## WORK INSTRUCTIONS
The answer should hold nothing but the lines from the one with "332 353 2600" through the end of the listing below, each exactly as written.

## PROVIDED INFORMATION
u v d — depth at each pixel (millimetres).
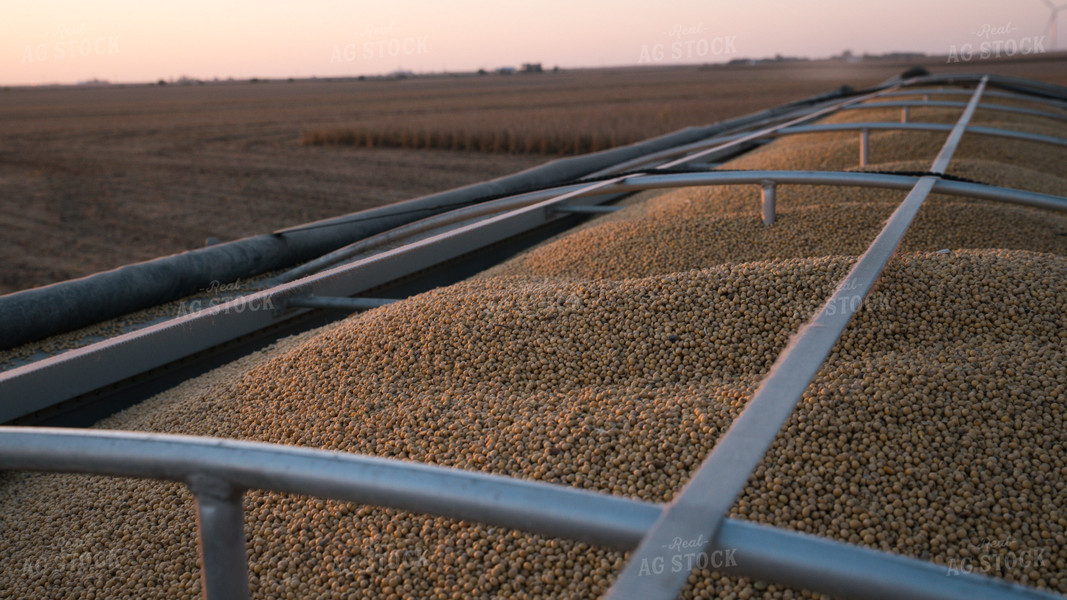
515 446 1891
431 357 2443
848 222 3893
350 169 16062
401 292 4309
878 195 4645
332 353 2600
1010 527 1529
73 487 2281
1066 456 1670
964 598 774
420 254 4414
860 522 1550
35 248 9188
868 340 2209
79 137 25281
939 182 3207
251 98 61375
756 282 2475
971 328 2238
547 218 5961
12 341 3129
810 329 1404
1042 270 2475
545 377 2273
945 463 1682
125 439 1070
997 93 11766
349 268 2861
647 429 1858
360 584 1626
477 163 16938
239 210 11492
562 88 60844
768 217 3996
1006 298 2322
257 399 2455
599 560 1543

## OUTPUT FOR THIS TASK
332 353 2600
1010 527 1529
73 487 2281
1066 456 1670
964 598 774
420 254 4414
860 522 1550
35 248 9188
868 340 2209
79 137 25281
939 182 3207
251 98 61375
756 282 2475
971 328 2238
547 218 5961
12 341 3129
810 329 1404
1042 270 2475
545 377 2273
945 463 1682
125 439 1070
997 93 11766
349 268 2861
647 429 1858
360 584 1626
477 163 16938
239 210 11492
562 88 60844
768 217 3996
1006 298 2322
257 399 2455
599 560 1543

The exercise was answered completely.